Sabedor de su capacidad de narrar a partir de la vivencia y de la observación, nos transmite verdades, las propias y las ajenas. En estas breves crónicas nos narra su testimonio vivo, por ello puede ejercer en la isla la empatía con tanta facilidad, codo a codo con los otros actores. Es testigo y protagonista. Narrador y personaje. Pacifista y revolucionario. Así, como la canción de la Lupita Dalessio.
El Chapo tiene un chorro de recursos narrativos, a través de sus letras nos da santo y seña en una manifestación curtida por los nervios de un decomiso, los anhelos prestados de una mujer enamorada, las corazonadas que son también preguntas a un teniente y los pasos de baile que van coleccionando anécdotas entre ritmos caribeños. El chapo tiene un sello, escribe y vincula: recorre Cuba con México en la tinta. En cada crónica brincan como chispas de algún postre Magdalena de Kino, El Buki, Cantinflas, el pluma blanca y hasta el famosísimo y desaparecido multirrutas que a tantos nos hizo llegar a algún destino.
Nunca se amarró un brazo a la pierna, instrucción que ordenaron las autoridades en Cuba para que no escribiera. Hubiera sido imposible frenar ese arsenal de palabras que surgen como de una caja de herramientas para construir la anécdota. “De la habana” es reportaje, es crónica, es cuento. Es drama y comedia. Son relatos libres desde el corazón de la dictadura. Es la realidad contada breve, irreverente y libre.
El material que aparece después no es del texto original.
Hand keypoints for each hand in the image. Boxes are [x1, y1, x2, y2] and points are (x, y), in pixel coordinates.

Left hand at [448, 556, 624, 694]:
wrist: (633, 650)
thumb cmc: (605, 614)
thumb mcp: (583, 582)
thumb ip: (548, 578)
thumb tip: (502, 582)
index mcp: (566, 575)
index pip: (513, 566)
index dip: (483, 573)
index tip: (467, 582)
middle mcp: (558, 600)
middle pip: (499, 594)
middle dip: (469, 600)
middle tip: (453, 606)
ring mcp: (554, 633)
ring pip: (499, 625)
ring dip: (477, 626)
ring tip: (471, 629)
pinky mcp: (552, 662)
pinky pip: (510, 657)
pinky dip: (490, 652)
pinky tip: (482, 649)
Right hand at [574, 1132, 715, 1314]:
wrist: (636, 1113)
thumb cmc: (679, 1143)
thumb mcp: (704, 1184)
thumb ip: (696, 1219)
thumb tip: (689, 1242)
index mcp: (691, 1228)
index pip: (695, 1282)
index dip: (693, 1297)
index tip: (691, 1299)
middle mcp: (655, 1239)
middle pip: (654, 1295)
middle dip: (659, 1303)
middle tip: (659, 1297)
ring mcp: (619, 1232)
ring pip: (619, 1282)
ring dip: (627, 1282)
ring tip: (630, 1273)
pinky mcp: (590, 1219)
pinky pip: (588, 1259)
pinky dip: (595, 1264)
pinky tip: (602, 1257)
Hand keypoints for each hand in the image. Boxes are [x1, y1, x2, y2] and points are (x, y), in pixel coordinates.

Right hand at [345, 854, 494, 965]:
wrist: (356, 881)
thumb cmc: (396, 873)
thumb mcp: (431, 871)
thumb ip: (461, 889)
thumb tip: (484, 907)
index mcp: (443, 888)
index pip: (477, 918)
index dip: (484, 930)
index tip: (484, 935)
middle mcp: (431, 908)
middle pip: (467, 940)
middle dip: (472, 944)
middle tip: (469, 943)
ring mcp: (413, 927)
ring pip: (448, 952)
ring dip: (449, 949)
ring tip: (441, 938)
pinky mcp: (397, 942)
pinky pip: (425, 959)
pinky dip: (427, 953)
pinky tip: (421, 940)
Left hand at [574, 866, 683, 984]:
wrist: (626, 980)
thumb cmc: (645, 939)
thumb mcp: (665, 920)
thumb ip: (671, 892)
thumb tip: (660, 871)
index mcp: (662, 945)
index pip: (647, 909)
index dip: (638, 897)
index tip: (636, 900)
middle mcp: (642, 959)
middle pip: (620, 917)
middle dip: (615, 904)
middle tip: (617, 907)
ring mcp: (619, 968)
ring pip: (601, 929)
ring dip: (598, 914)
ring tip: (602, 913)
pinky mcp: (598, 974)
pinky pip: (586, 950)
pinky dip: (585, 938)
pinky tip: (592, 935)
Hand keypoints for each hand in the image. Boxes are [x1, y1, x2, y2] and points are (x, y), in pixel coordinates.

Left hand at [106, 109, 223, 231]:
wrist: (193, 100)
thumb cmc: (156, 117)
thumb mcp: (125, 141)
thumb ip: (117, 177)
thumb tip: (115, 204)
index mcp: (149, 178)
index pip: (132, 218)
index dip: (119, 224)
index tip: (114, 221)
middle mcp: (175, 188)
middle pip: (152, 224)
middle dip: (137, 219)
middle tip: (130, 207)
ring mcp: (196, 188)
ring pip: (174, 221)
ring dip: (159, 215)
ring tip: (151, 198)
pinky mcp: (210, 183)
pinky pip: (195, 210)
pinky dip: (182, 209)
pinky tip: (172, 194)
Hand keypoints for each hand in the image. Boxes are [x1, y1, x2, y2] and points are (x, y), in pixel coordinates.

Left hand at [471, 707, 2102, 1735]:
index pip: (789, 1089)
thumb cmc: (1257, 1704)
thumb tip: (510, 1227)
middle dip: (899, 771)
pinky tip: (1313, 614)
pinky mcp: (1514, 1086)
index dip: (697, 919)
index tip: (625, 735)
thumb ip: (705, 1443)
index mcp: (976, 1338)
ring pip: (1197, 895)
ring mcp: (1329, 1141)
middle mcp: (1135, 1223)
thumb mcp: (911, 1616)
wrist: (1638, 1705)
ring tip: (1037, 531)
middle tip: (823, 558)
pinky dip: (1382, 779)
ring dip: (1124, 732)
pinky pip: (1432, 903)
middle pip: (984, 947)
Es entonces cuando este libro se vuelve no sólo posible sino también inevitablemente necesario.
El chapo es también un ilusionista. Que cuenta fantasías, trucos. Porque en la crónica también hay una especia de ilusión gramatical. En “De la Habana…” se narra lo que no sucedió o lo que no pudo suceder, que no es lo mismo: La presentación de un libro que no se dio, la casi llegada a la cárcel de un contrarrevolucionario que no entendía porque lo era, una graduación de medicina que se canceló, un escritor que ni en días de asueto puede dejar el oficio y una Habana cada vez más cercana, aunque cada vez más prohibida.
Estos relatos también son poesía. No puedo evitar compartir un fragmento, con el mero fin de saborearlos:
“El camino a Camagüey bien vale una canción. Lo que hay bajo su brisa es el instante vertiginoso y único en que a cada quien le está permitido tocar el cielo con la punta de los dedos…”
Son relatos redondos, completos, aterrizados. Porque están contados al más puro estilo de la realidad que nos supera. Esta que corre como rio desbocado que no espera a nadie, igualito que el ritmo del Chapo al escribir. Cada frase surge como aluvión que desemboca en el mar, que se topa con un pedazo de tierra que ya lo vio venir, que choca en las piedras y hace olas al llegar. Esa es la señal que no deja lugar a dudas, el Chapo está en la isla.